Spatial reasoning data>
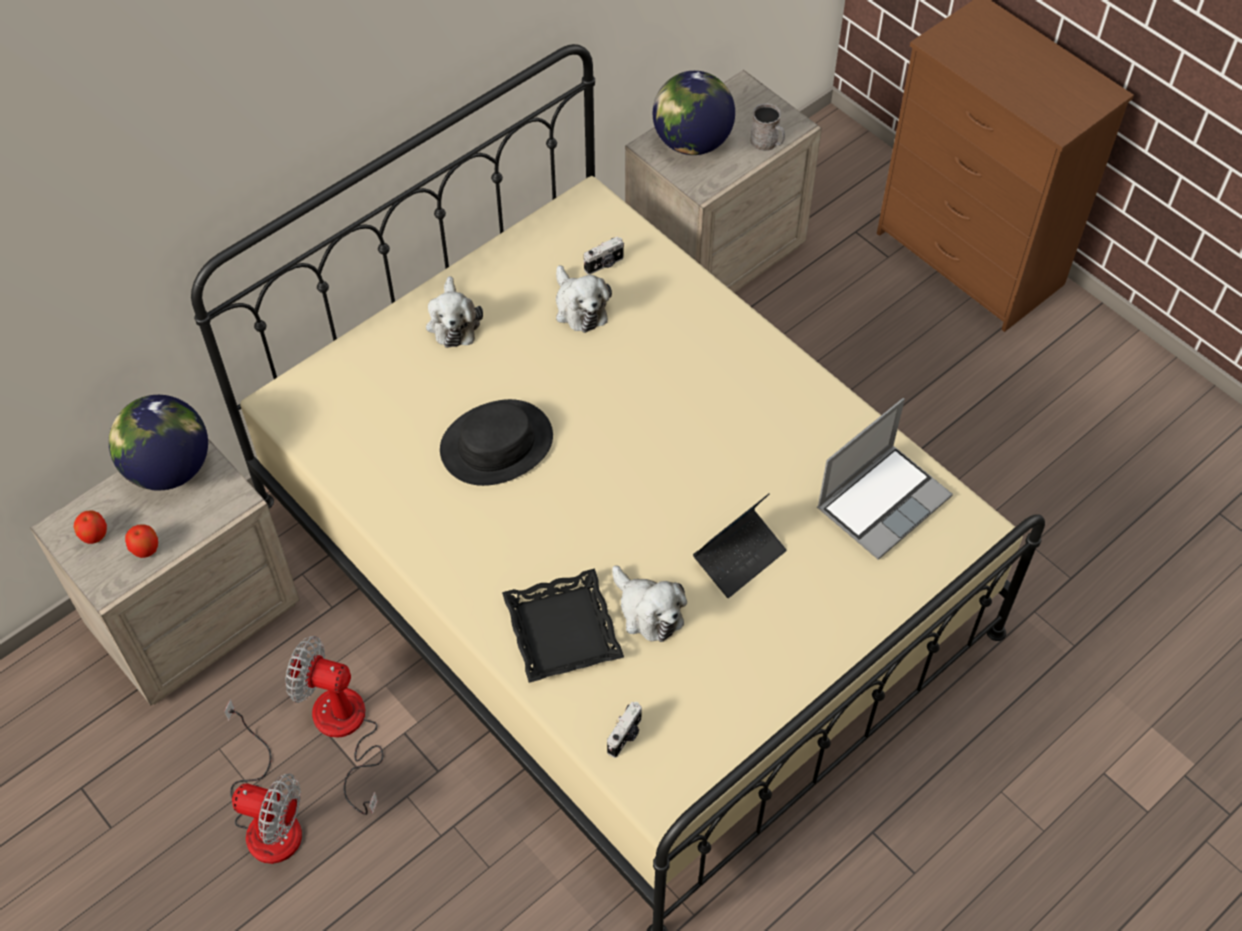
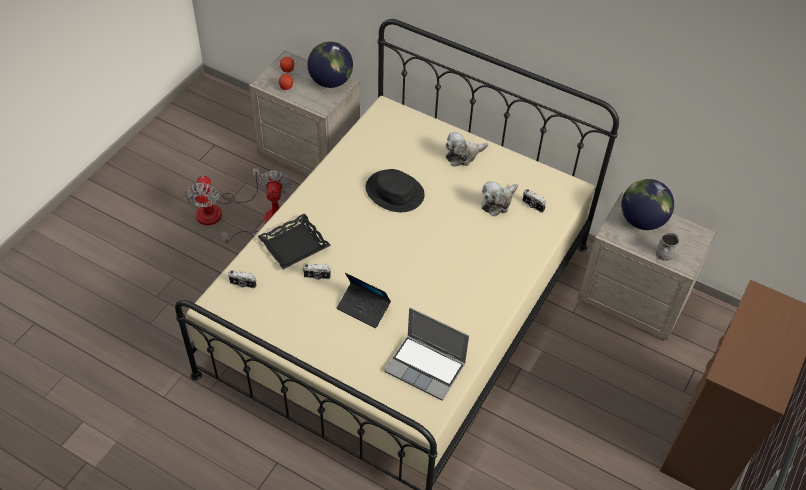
camera: 70 degrees right, 5 degrees down
plush toy [612,565,687,642] -> camera [302,264,331,280]

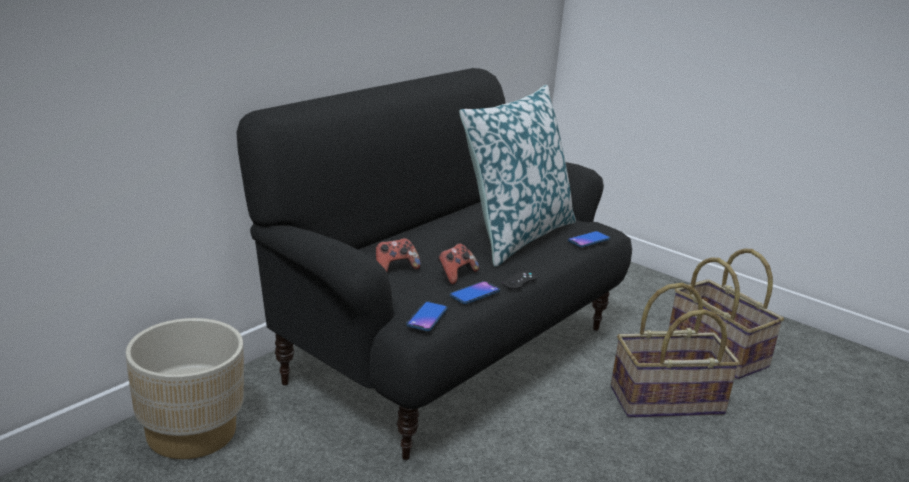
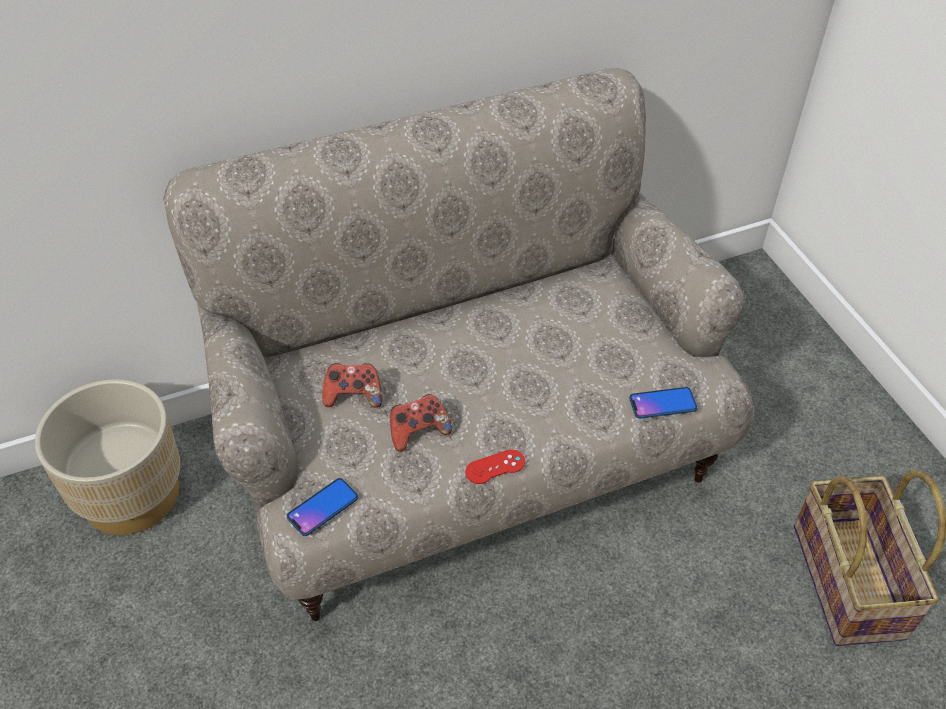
camera: 30 degrees right, 25 degrees up
black sofa [236,68,632,460] -> beige sofa [163,68,754,621]
phone [450,281,500,304] -> none
pillow [459,85,576,267] -> none
black game controller [503,271,537,289] -> red game controller [466,450,525,484]
basket [611,283,740,418] -> none

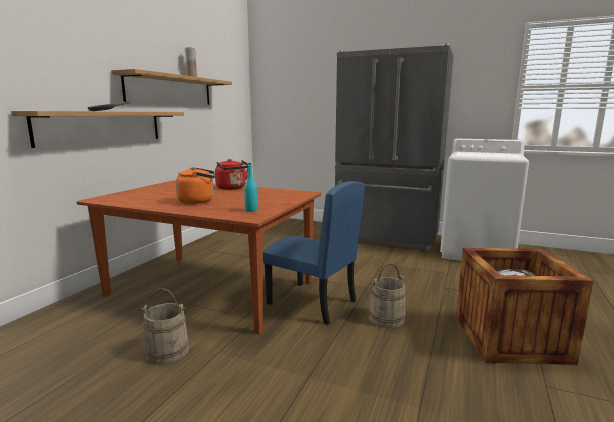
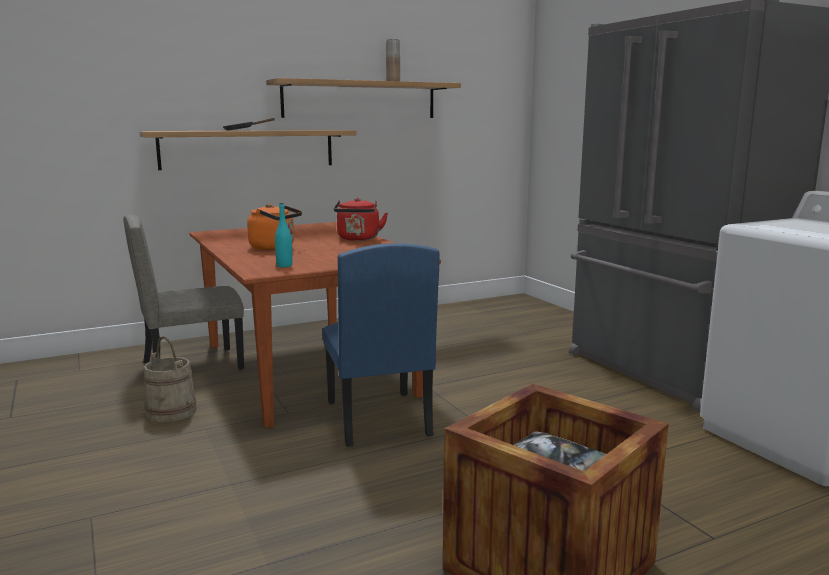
camera: 40 degrees right, 0 degrees up
beige bucket [369,263,406,328] -> none
none -> beige chair [123,215,244,370]

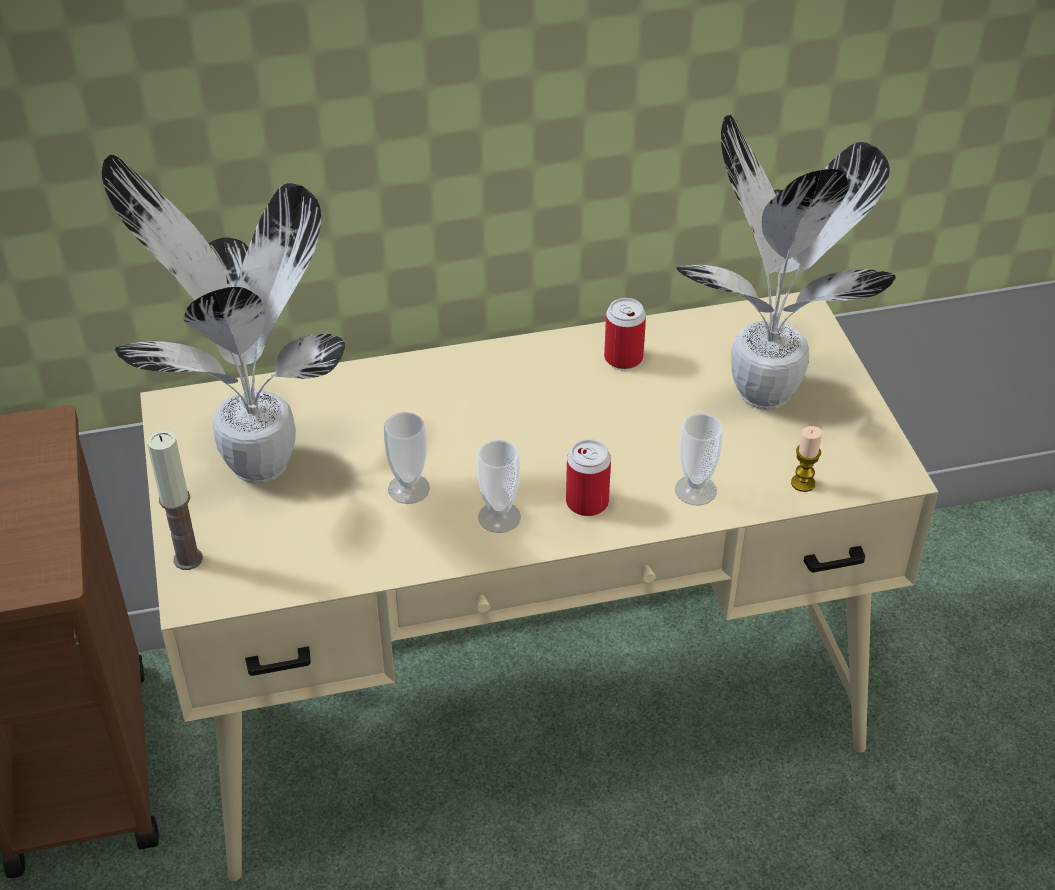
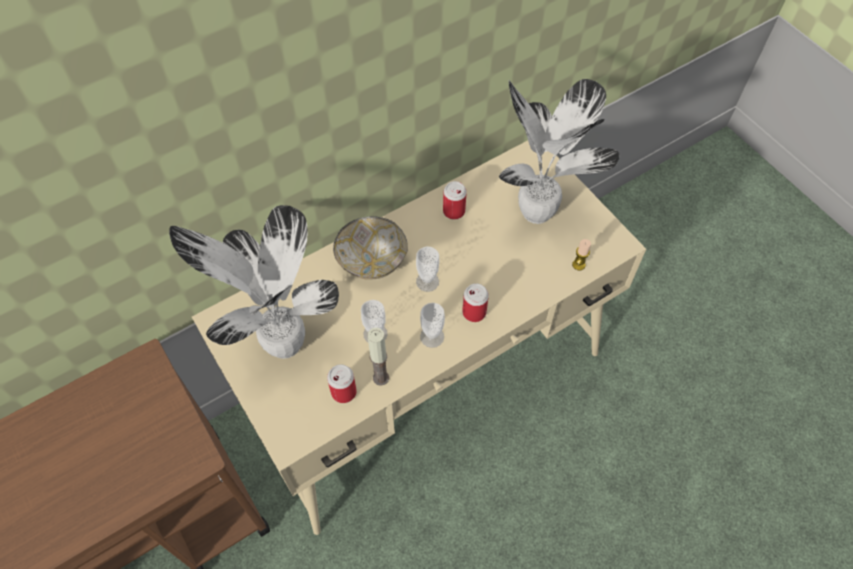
camera: 20 degrees left, 15 degrees up
candle [147,430,203,570] -> candle moved to [367,328,389,386]
cup [675,414,723,505] -> cup moved to [416,246,439,292]
none -> can [327,365,357,403]
none -> bowl [333,216,408,280]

Task goal>
Write out each record exactly as shown, but not its pictures.

Exercise result>
camera: 70 degrees right, 5 degrees down
plush toy [612,565,687,642] -> camera [302,264,331,280]

camera: 30 degrees right, 25 degrees up
black sofa [236,68,632,460] -> beige sofa [163,68,754,621]
phone [450,281,500,304] -> none
pillow [459,85,576,267] -> none
black game controller [503,271,537,289] -> red game controller [466,450,525,484]
basket [611,283,740,418] -> none

camera: 40 degrees right, 0 degrees up
beige bucket [369,263,406,328] -> none
none -> beige chair [123,215,244,370]

camera: 20 degrees left, 15 degrees up
candle [147,430,203,570] -> candle moved to [367,328,389,386]
cup [675,414,723,505] -> cup moved to [416,246,439,292]
none -> can [327,365,357,403]
none -> bowl [333,216,408,280]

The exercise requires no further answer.